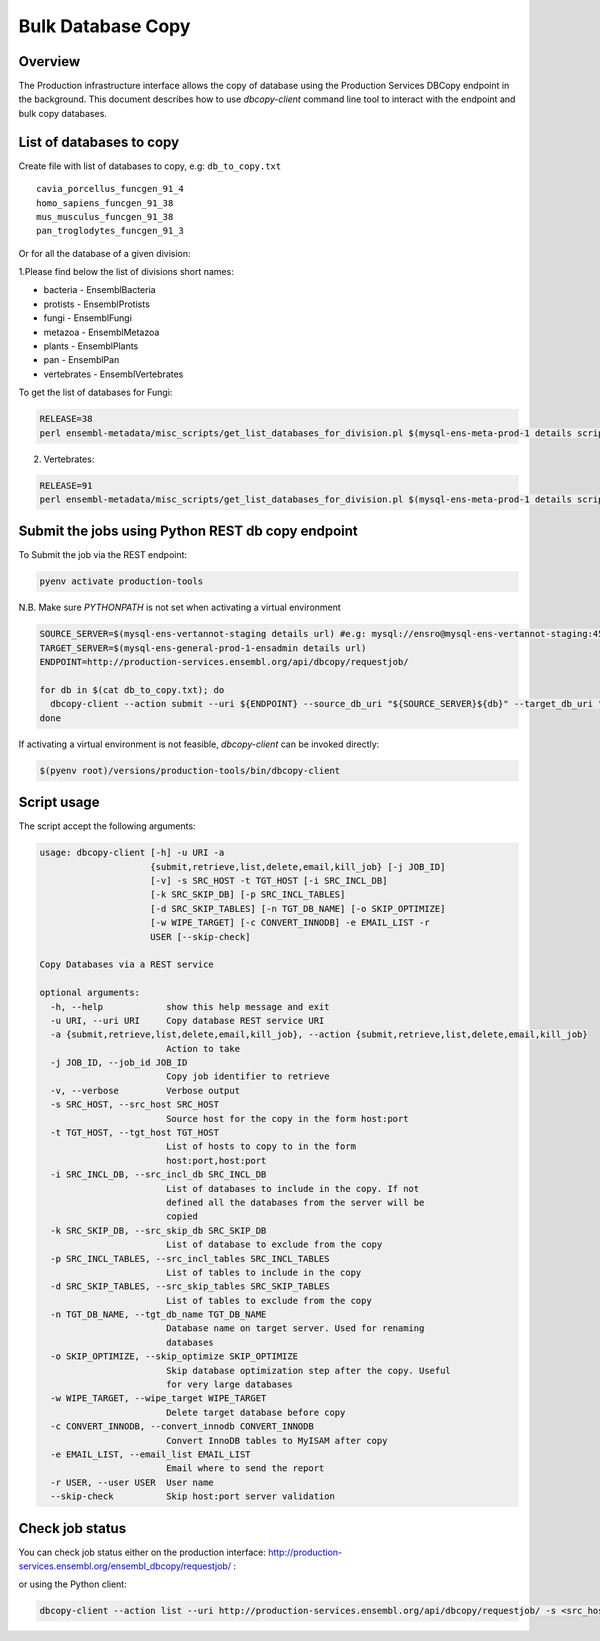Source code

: ******************
Bulk Database Copy
******************

Overview
########

The Production infrastructure interface allows the copy of database using the Production Services DBCopy endpoint in the background.
This document describes how to use `dbcopy-client` command line tool to interact with the endpoint and bulk copy databases.

List of databases to copy
#########################

Create file with list of databases to copy, e.g: ``db_to_copy.txt``

::

  cavia_porcellus_funcgen_91_4
  homo_sapiens_funcgen_91_38
  mus_musculus_funcgen_91_38
  pan_troglodytes_funcgen_91_3

Or for all the database of a given division:

1.Please find below the list of divisions short names:

* bacteria - EnsemblBacteria
* protists - EnsemblProtists
* fungi	- EnsemblFungi
* metazoa - EnsemblMetazoa
* plants - EnsemblPlants
* pan - EnsemblPan
* vertebrates - EnsemblVertebrates

To get the list of databases for Fungi:

.. code-block:: bash

  RELEASE=38
  perl ensembl-metadata/misc_scripts/get_list_databases_for_division.pl $(mysql-ens-meta-prod-1 details script) -division fungi -release $RELEASE > fungi_db_to_copy.txt

2. Vertebrates:

.. code-block:: bash

  RELEASE=91
  perl ensembl-metadata/misc_scripts/get_list_databases_for_division.pl $(mysql-ens-meta-prod-1 details script) -division vertebrates -release $RELEASE > vertebrates_db_to_copy.txt


Submit the jobs using Python REST db copy endpoint
##################################################

To Submit the job via the REST endpoint:

.. code-block::

    pyenv activate production-tools

N.B. Make sure `PYTHONPATH` is not set when activating a virtual environment

.. code-block:: bash

  SOURCE_SERVER=$(mysql-ens-vertannot-staging details url) #e.g: mysql://ensro@mysql-ens-vertannot-staging:4573/
  TARGET_SERVER=$(mysql-ens-general-prod-1-ensadmin details url)
  ENDPOINT=http://production-services.ensembl.org/api/dbcopy/requestjob/

  for db in $(cat db_to_copy.txt); do
    dbcopy-client --action submit --uri ${ENDPOINT} --source_db_uri "${SOURCE_SERVER}${db}" --target_db_uri "${TARGET_SERVER}${db}" --drop 1
  done

If activating a virtual environment is not feasible, `dbcopy-client` can be invoked directly:

.. code-block::

   $(pyenv root)/versions/production-tools/bin/dbcopy-client


Script usage
############

The script accept the following arguments:

.. code-block:: bash

    usage: dbcopy-client [-h] -u URI -a
                         {submit,retrieve,list,delete,email,kill_job} [-j JOB_ID]
                         [-v] -s SRC_HOST -t TGT_HOST [-i SRC_INCL_DB]
                         [-k SRC_SKIP_DB] [-p SRC_INCL_TABLES]
                         [-d SRC_SKIP_TABLES] [-n TGT_DB_NAME] [-o SKIP_OPTIMIZE]
                         [-w WIPE_TARGET] [-c CONVERT_INNODB] -e EMAIL_LIST -r
                         USER [--skip-check]

    Copy Databases via a REST service

    optional arguments:
      -h, --help            show this help message and exit
      -u URI, --uri URI     Copy database REST service URI
      -a {submit,retrieve,list,delete,email,kill_job}, --action {submit,retrieve,list,delete,email,kill_job}
                            Action to take
      -j JOB_ID, --job_id JOB_ID
                            Copy job identifier to retrieve
      -v, --verbose         Verbose output
      -s SRC_HOST, --src_host SRC_HOST
                            Source host for the copy in the form host:port
      -t TGT_HOST, --tgt_host TGT_HOST
                            List of hosts to copy to in the form
                            host:port,host:port
      -i SRC_INCL_DB, --src_incl_db SRC_INCL_DB
                            List of databases to include in the copy. If not
                            defined all the databases from the server will be
                            copied
      -k SRC_SKIP_DB, --src_skip_db SRC_SKIP_DB
                            List of database to exclude from the copy
      -p SRC_INCL_TABLES, --src_incl_tables SRC_INCL_TABLES
                            List of tables to include in the copy
      -d SRC_SKIP_TABLES, --src_skip_tables SRC_SKIP_TABLES
                            List of tables to exclude from the copy
      -n TGT_DB_NAME, --tgt_db_name TGT_DB_NAME
                            Database name on target server. Used for renaming
                            databases
      -o SKIP_OPTIMIZE, --skip_optimize SKIP_OPTIMIZE
                            Skip database optimization step after the copy. Useful
                            for very large databases
      -w WIPE_TARGET, --wipe_target WIPE_TARGET
                            Delete target database before copy
      -c CONVERT_INNODB, --convert_innodb CONVERT_INNODB
                            Convert InnoDB tables to MyISAM after copy
      -e EMAIL_LIST, --email_list EMAIL_LIST
                            Email where to send the report
      -r USER, --user USER  User name
      --skip-check          Skip host:port server validation


Check job status
################

You can check job status either on the production interface: `<http://production-services.ensembl.org/ensembl_dbcopy/requestjob/>`_ :

or using the Python client:

.. code-block:: bash

  dbcopy-client --action list --uri http://production-services.ensembl.org/api/dbcopy/requestjob/ -s <src_host> -t <tgt_host> -e <email> -r <user>
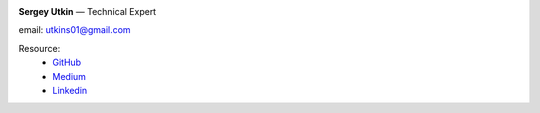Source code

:.. title: About Me
.. slug: about
.. date: 2020-12-13 14:40:34 UTC+03:00
.. tags:
.. category:
.. link:
.. description: Обо мне
.. type: text


.. _GitHub: https://github.com/DerNitro
.. _Medium: https://dernitro.medium.com/
.. _Linkedin: https://www.linkedin.com/in/sergey-utkin-5b38aba9


.. image:: /images/about_my.jpeg
    :height: 300
    :width: 300


**Sergey Utkin** — Technical Expert

email: utkins01@gmail.com

Resource:
 * GitHub_
 * Medium_
 * Linkedin_


.. Badges:
.. ```````

.. .. image:: /images/badges/160905190147.png
..     :target: https://skillsoft.digitalbadges.skillsoft.com/25c7899d-30c6-4267-81c7-f1734e490498
..     :height: 150px
.. .. image:: /images/badges/160905192670.png
..     :target: https://skillsoft.digitalbadges.skillsoft.com/2865cf5a-aa37-4d31-8b6f-0c8b8a8b52ff
..     :height: 150px
.. .. image:: /images/badges/160905197696.png
..     :target: https://skillsoft.digitalbadges.skillsoft.com/b7065d25-702c-46c0-af58-97a154e5de39
..     :height: 150px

+ + + + +

→ **Activity**: Retype all the data exactly, please, without pictures.

→ **Answer box**:
Source code

: ******************
Bulk Database Copy
******************

Overview
########

The Production infrastructure interface allows the copy of database using the Production Services DBCopy endpoint in the background.
This document describes how to use `dbcopy-client` command line tool to interact with the endpoint and bulk copy databases.

List of databases to copy
#########################

Create file with list of databases to copy, e.g: ``db_to_copy.txt``

::

  cavia_porcellus_funcgen_91_4
  homo_sapiens_funcgen_91_38
  mus_musculus_funcgen_91_38
  pan_troglodytes_funcgen_91_3

Or for all the database of a given division:

1.Please find below the list of divisions short names:

* bacteria - EnsemblBacteria
* protists - EnsemblProtists
* fungi	- EnsemblFungi
* metazoa - EnsemblMetazoa
* plants - EnsemblPlants
* pan - EnsemblPan
* vertebrates - EnsemblVertebrates

To get the list of databases for Fungi:

.. code-block:: bash

  RELEASE=38
  perl ensembl-metadata/misc_scripts/get_list_databases_for_division.pl $(mysql-ens-meta-prod-1 details script) -division fungi -release $RELEASE > fungi_db_to_copy.txt

2. Vertebrates:

.. code-block:: bash

  RELEASE=91
  perl ensembl-metadata/misc_scripts/get_list_databases_for_division.pl $(mysql-ens-meta-prod-1 details script) -division vertebrates -release $RELEASE > vertebrates_db_to_copy.txt


Submit the jobs using Python REST db copy endpoint
##################################################

To Submit the job via the REST endpoint:

.. code-block::

    pyenv activate production-tools

N.B. Make sure `PYTHONPATH` is not set when activating a virtual environment

.. code-block:: bash

  SOURCE_SERVER=$(mysql-ens-vertannot-staging details url) #e.g: mysql://ensro@mysql-ens-vertannot-staging:4573/
  TARGET_SERVER=$(mysql-ens-general-prod-1-ensadmin details url)
  ENDPOINT=http://production-services.ensembl.org/api/dbcopy/requestjob/

  for db in $(cat db_to_copy.txt); do
    dbcopy-client --action submit --uri ${ENDPOINT} --source_db_uri "${SOURCE_SERVER}${db}" --target_db_uri "${TARGET_SERVER}${db}" --drop 1
  done

If activating a virtual environment is not feasible, `dbcopy-client` can be invoked directly:

.. code-block::

   $(pyenv root)/versions/production-tools/bin/dbcopy-client


Script usage
############

The script accept the following arguments:

.. code-block:: bash

    usage: dbcopy-client [-h] -u URI -a
                         {submit,retrieve,list,delete,email,kill_job} [-j JOB_ID]
                         [-v] -s SRC_HOST -t TGT_HOST [-i SRC_INCL_DB]
                         [-k SRC_SKIP_DB] [-p SRC_INCL_TABLES]
                         [-d SRC_SKIP_TABLES] [-n TGT_DB_NAME] [-o SKIP_OPTIMIZE]
                         [-w WIPE_TARGET] [-c CONVERT_INNODB] -e EMAIL_LIST -r
                         USER [--skip-check]

    Copy Databases via a REST service

    optional arguments:
      -h, --help            show this help message and exit
      -u URI, --uri URI     Copy database REST service URI
      -a {submit,retrieve,list,delete,email,kill_job}, --action {submit,retrieve,list,delete,email,kill_job}
                            Action to take
      -j JOB_ID, --job_id JOB_ID
                            Copy job identifier to retrieve
      -v, --verbose         Verbose output
      -s SRC_HOST, --src_host SRC_HOST
                            Source host for the copy in the form host:port
      -t TGT_HOST, --tgt_host TGT_HOST
                            List of hosts to copy to in the form
                            host:port,host:port
      -i SRC_INCL_DB, --src_incl_db SRC_INCL_DB
                            List of databases to include in the copy. If not
                            defined all the databases from the server will be
                            copied
      -k SRC_SKIP_DB, --src_skip_db SRC_SKIP_DB
                            List of database to exclude from the copy
      -p SRC_INCL_TABLES, --src_incl_tables SRC_INCL_TABLES
                            List of tables to include in the copy
      -d SRC_SKIP_TABLES, --src_skip_tables SRC_SKIP_TABLES
                            List of tables to exclude from the copy
      -n TGT_DB_NAME, --tgt_db_name TGT_DB_NAME
                            Database name on target server. Used for renaming
                            databases
      -o SKIP_OPTIMIZE, --skip_optimize SKIP_OPTIMIZE
                            Skip database optimization step after the copy. Useful
                            for very large databases
      -w WIPE_TARGET, --wipe_target WIPE_TARGET
                            Delete target database before copy
      -c CONVERT_INNODB, --convert_innodb CONVERT_INNODB
                            Convert InnoDB tables to MyISAM after copy
      -e EMAIL_LIST, --email_list EMAIL_LIST
                            Email where to send the report
      -r USER, --user USER  User name
      --skip-check          Skip host:port server validation


Check job status
################

You can check job status either on the production interface: `<http://production-services.ensembl.org/ensembl_dbcopy/requestjob/>`_ :

or using the Python client:

.. code-block:: bash

  dbcopy-client --action list --uri http://production-services.ensembl.org/api/dbcopy/requestjob/ -s <src_host> -t <tgt_host> -e <email> -r <user>
Source code

:.. title: About Me
.. slug: about
.. date: 2020-12-13 14:40:34 UTC+03:00
.. tags:
.. category:
.. link:
.. description: Обо мне
.. type: text


.. _GitHub: https://github.com/DerNitro
.. _Medium: https://dernitro.medium.com/
.. _Linkedin: https://www.linkedin.com/in/sergey-utkin-5b38aba9


.. image:: /images/about_my.jpeg
    :height: 300
    :width: 300


**Sergey Utkin** — Technical Expert

email: utkins01@gmail.com

Resource:
 * GitHub_
 * Medium_
 * Linkedin_


.. Badges:
.. ```````

.. .. image:: /images/badges/160905190147.png
..     :target: https://skillsoft.digitalbadges.skillsoft.com/25c7899d-30c6-4267-81c7-f1734e490498
..     :height: 150px
.. .. image:: /images/badges/160905192670.png
..     :target: https://skillsoft.digitalbadges.skillsoft.com/2865cf5a-aa37-4d31-8b6f-0c8b8a8b52ff
..     :height: 150px
.. .. image:: /images/badges/160905197696.png
..     :target: https://skillsoft.digitalbadges.skillsoft.com/b7065d25-702c-46c0-af58-97a154e5de39
..     :height: 150px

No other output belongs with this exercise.